Rain, clouds, and rainbow flags

Still, we had a good time. The food is expensive and wine and booze is even more expensive, but we had a really nice hotel for just $111 a night; not sure how we managed that. There was a museum that included everything from modern art to 19th century stuff to an aquarium and a natural history museum. There were some pleasant parks and it was even the start of Gay Pride week, though all we saw to confirm that was a lot of rainbow flags. There is one building of architectural pride that was easy to find. And of course the people and the weather and all made it all feel as though I was back in Minnesota.

Feeling quite at home

That was stop one in Sweden, the 62nd country we’ve been to since we started this strange adventure. We have four more stops in Sweden so we should get a reasonably decent view of the country.

Turning Torso, designed by Santiago Calatrava, the famous architect we last encountered in his hometown of Valencia.
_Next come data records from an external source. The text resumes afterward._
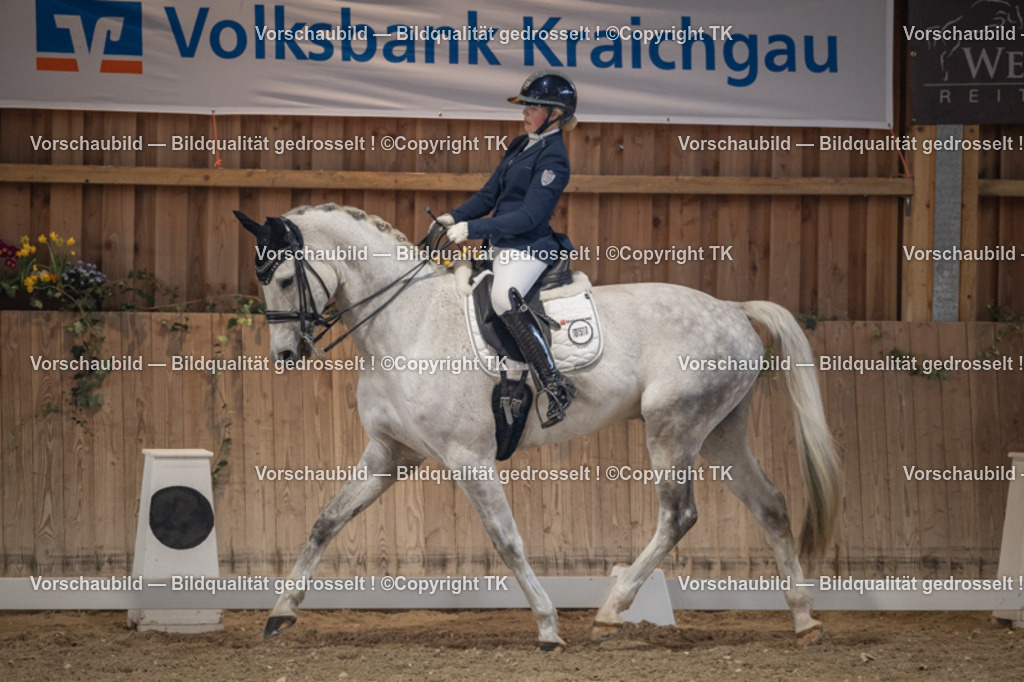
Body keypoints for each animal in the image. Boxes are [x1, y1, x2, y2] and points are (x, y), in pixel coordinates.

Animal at [235, 202, 841, 651]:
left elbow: (507, 540)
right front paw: (280, 612)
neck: (407, 325)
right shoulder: (390, 454)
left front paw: (549, 627)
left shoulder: (468, 458)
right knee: (770, 504)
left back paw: (610, 612)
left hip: (675, 428)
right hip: (719, 433)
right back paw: (804, 620)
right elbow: (326, 521)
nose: (286, 354)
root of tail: (734, 308)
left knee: (678, 516)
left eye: (284, 278)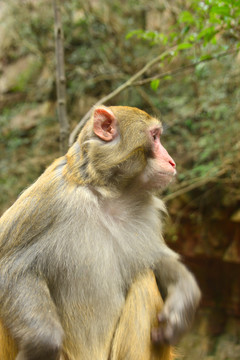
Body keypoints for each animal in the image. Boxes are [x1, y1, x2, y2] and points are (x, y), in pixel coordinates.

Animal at [0, 105, 201, 358]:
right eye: (155, 137)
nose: (172, 161)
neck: (108, 192)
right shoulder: (49, 197)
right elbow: (11, 267)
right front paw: (42, 342)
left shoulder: (146, 214)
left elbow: (159, 259)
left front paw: (183, 302)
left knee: (145, 279)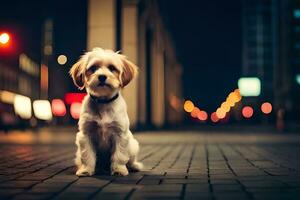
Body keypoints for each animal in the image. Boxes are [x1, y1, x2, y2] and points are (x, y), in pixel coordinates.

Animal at [71, 47, 144, 176]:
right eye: (93, 68)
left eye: (112, 68)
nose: (102, 76)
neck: (103, 102)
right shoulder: (85, 135)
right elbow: (87, 155)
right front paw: (86, 170)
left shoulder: (120, 135)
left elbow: (119, 156)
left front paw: (119, 170)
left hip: (133, 145)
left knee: (130, 160)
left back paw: (134, 166)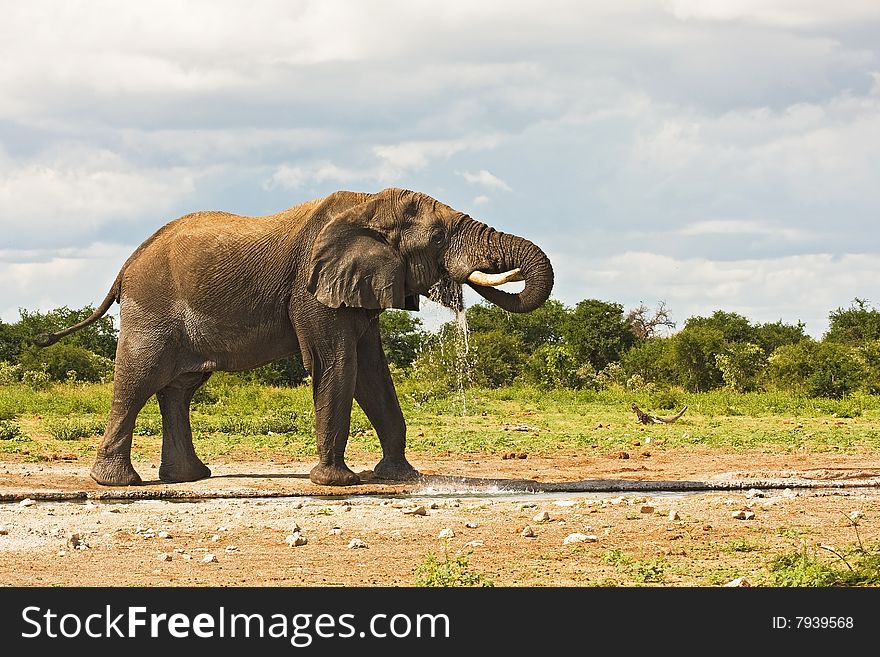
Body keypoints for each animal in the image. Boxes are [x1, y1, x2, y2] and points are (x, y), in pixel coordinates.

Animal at [39, 187, 556, 484]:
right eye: (439, 238)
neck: (366, 205)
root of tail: (125, 266)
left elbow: (373, 374)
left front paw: (400, 477)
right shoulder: (311, 290)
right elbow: (337, 365)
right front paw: (336, 483)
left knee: (180, 388)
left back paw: (189, 479)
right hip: (152, 305)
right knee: (139, 378)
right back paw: (119, 486)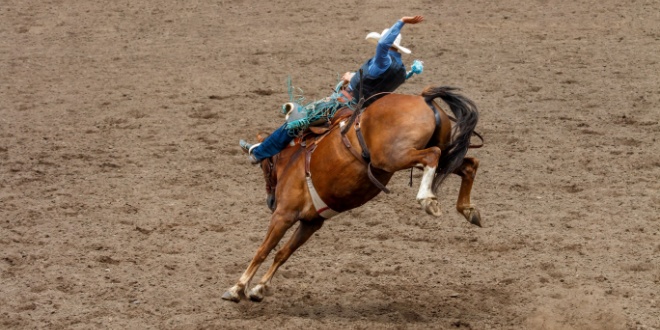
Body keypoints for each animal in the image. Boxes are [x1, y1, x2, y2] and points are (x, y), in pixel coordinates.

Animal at [222, 86, 480, 302]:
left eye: (266, 167)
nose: (271, 201)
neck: (293, 158)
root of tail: (423, 97)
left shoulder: (284, 215)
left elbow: (263, 251)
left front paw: (237, 288)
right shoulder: (311, 222)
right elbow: (283, 254)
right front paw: (259, 288)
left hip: (393, 156)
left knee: (432, 155)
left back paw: (427, 199)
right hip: (443, 152)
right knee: (469, 164)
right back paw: (469, 210)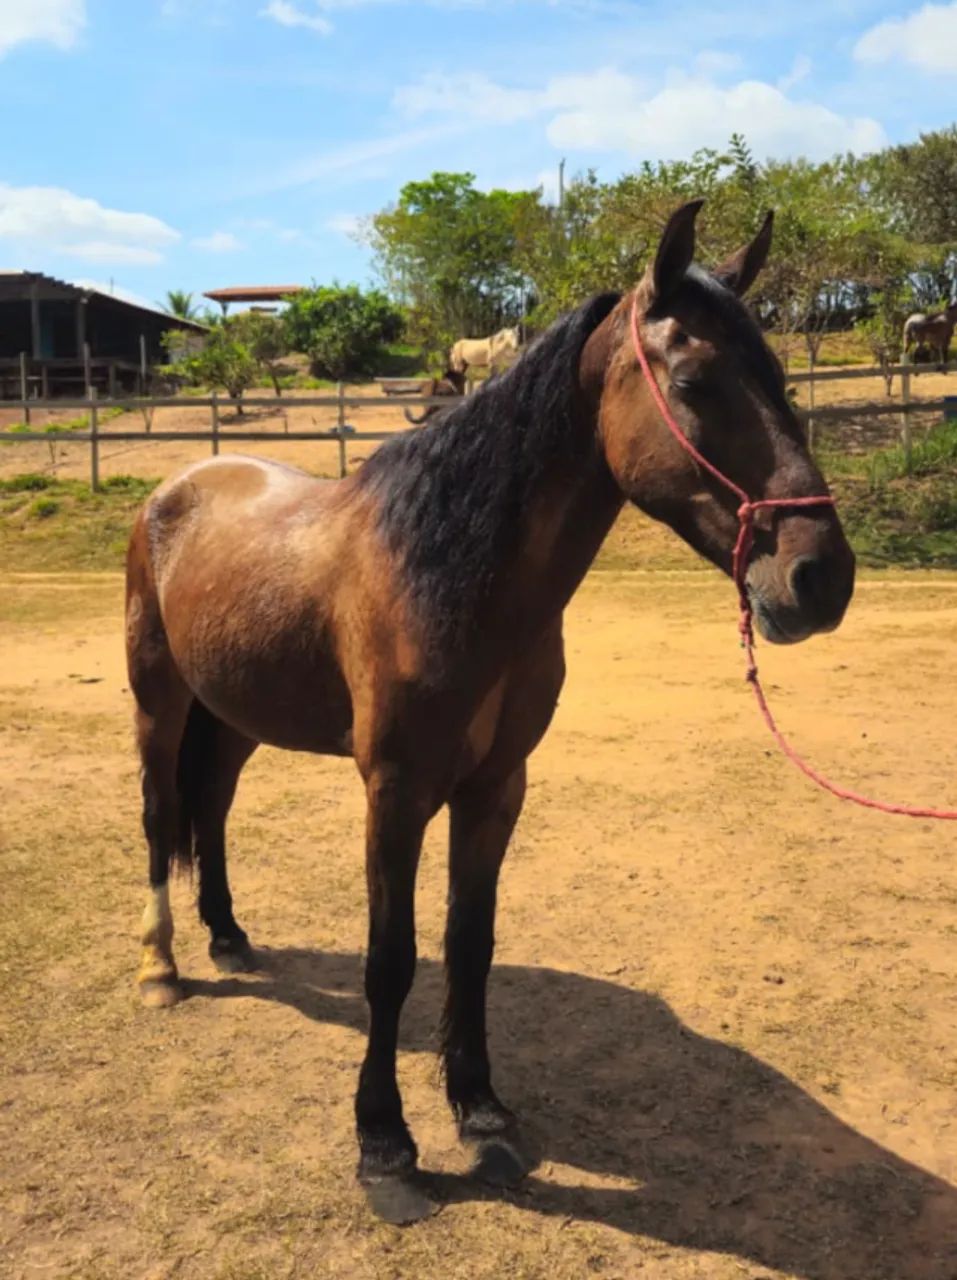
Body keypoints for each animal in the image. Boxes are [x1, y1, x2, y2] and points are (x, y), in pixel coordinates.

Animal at [125, 200, 855, 1226]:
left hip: (232, 717)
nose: (819, 577)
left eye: (782, 379)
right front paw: (385, 1148)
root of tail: (175, 488)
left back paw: (228, 939)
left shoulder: (494, 789)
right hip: (159, 701)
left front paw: (480, 1113)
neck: (449, 577)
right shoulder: (393, 792)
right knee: (161, 818)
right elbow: (390, 960)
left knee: (214, 811)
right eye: (694, 381)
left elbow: (468, 944)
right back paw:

An apartment building, it is based on a sculpture of Calatrava’s and at 54 stories is the tallest building in all of Scandinavia.

Part of one day was sunny (though it rained not long after I took this) so I went out to a park and got this view of the Turning Torso.

A big park on a wonderful break in the rain, looking out onto the Öresund Strait that separates Sweden from Denmark

Some pretty fancy graffiti in Malmö

The “Refrigerator Coat” by Swedish native Ulf Rollof in Malmö’s modern art museum. It’s described as a “wearable mechanical cooling system” which, in Sweden, seems a little redundant.

And his RGB, created with shiny tinted glass and gunshots. It was pretty even if I didn’t quite get his intent.

On a walk along the coast we came across this … thing … that let you get out over the Öresund Strait. So I did.

And finally lots and lots of hollyhocks around the city. I guess the cool, wet weather is good for something.